Work order:
For the records below, give the count of lines holding the word "Москва" and nothing more.
------ Provided entries ------
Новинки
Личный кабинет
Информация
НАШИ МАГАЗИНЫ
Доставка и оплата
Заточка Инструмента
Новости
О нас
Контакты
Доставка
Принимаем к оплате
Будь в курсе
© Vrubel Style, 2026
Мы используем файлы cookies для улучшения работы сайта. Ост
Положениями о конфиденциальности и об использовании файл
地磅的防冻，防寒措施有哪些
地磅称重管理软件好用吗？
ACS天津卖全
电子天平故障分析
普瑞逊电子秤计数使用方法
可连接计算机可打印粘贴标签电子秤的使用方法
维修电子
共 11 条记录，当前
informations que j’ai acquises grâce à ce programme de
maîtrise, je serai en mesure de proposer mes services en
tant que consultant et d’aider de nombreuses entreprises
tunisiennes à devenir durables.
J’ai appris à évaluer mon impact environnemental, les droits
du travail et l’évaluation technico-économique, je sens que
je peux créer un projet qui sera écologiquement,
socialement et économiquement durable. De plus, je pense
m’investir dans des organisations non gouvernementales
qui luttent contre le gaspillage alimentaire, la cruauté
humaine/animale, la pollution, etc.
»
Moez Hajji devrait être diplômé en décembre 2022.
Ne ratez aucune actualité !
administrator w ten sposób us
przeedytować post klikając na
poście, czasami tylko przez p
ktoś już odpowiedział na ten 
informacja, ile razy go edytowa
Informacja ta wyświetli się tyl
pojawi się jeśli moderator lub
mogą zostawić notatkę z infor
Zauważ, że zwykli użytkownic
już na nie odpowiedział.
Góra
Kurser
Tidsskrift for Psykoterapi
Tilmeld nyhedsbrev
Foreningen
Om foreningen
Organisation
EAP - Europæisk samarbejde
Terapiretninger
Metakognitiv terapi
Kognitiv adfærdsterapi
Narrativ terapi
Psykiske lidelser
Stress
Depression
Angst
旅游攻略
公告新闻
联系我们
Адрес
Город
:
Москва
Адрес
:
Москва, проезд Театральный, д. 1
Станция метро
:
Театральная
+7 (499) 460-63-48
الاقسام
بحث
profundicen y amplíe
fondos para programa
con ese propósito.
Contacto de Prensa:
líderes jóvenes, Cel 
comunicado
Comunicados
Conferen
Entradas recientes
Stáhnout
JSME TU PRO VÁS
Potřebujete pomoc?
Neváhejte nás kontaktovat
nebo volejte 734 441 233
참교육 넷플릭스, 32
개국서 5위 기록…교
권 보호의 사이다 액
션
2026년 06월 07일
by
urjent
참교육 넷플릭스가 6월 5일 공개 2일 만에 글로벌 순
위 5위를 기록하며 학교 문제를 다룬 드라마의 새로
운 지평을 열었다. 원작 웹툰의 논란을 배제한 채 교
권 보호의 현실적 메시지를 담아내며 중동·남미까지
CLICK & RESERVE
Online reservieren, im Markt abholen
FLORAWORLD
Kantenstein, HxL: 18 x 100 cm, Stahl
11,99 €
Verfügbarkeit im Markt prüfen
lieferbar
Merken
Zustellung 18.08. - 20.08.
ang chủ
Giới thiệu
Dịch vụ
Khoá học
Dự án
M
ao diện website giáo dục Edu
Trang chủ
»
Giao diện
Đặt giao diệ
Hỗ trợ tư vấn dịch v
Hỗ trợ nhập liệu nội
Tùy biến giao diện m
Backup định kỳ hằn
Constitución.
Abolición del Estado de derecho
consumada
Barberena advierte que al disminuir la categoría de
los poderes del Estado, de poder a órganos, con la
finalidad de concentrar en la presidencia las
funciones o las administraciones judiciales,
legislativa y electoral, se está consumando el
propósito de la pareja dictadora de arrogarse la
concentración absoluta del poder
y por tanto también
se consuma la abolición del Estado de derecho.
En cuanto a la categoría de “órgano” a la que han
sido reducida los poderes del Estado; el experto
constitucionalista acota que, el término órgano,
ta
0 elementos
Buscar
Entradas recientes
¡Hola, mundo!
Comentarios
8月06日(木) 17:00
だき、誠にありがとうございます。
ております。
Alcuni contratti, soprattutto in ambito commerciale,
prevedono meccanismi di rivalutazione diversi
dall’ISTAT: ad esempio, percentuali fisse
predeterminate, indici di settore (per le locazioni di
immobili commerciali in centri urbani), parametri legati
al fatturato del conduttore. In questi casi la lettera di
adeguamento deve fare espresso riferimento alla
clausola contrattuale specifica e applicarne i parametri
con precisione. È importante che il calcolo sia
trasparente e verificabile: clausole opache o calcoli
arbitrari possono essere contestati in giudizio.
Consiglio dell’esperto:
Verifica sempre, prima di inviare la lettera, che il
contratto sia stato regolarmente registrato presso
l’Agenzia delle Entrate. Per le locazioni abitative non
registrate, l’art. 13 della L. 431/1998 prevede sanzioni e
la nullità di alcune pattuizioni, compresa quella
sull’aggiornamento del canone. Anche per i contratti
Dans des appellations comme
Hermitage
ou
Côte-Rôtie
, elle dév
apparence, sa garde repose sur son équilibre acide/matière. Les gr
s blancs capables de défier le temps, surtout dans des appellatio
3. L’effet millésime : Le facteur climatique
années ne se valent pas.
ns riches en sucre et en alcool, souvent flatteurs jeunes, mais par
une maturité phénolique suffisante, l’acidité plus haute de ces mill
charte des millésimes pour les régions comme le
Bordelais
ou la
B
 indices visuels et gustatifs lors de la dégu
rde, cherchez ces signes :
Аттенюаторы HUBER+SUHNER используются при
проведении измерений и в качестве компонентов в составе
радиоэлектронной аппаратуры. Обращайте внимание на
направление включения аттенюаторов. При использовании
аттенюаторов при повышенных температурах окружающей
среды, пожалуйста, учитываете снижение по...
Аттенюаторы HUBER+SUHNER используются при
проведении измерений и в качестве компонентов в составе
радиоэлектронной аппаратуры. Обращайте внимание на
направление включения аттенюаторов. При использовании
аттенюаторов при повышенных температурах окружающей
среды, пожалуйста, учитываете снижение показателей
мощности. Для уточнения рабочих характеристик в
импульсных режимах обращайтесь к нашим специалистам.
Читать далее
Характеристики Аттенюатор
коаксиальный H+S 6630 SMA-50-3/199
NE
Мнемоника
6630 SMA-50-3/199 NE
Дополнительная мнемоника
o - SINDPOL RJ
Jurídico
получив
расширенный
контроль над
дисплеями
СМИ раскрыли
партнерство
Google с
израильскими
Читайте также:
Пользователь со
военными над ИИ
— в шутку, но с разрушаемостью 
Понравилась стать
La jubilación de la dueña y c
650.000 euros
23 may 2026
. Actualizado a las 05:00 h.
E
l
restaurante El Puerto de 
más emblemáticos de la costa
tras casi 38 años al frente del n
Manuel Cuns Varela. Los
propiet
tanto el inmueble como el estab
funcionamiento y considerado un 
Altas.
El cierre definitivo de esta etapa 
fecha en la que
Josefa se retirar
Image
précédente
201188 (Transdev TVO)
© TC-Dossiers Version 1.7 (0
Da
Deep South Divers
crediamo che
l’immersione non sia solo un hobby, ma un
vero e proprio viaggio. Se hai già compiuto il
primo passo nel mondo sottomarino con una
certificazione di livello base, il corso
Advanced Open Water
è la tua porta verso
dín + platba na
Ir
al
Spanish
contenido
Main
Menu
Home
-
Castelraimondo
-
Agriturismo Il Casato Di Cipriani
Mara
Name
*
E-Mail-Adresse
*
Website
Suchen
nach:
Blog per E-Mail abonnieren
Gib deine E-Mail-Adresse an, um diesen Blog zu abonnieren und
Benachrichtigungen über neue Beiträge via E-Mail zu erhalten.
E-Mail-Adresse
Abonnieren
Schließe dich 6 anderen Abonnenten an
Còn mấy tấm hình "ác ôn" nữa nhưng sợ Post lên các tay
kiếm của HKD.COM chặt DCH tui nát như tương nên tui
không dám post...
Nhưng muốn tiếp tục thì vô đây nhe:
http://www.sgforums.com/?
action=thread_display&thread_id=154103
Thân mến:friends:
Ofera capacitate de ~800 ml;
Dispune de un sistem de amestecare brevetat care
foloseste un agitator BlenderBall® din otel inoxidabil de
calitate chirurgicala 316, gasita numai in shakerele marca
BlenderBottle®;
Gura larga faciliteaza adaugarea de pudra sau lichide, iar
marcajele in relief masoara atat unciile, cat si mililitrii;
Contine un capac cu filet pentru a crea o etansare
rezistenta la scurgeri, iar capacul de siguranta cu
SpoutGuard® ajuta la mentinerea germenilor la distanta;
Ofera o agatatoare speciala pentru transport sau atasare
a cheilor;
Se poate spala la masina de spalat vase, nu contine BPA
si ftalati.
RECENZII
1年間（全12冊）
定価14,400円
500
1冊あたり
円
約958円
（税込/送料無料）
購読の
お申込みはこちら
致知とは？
------
Solved problem:
2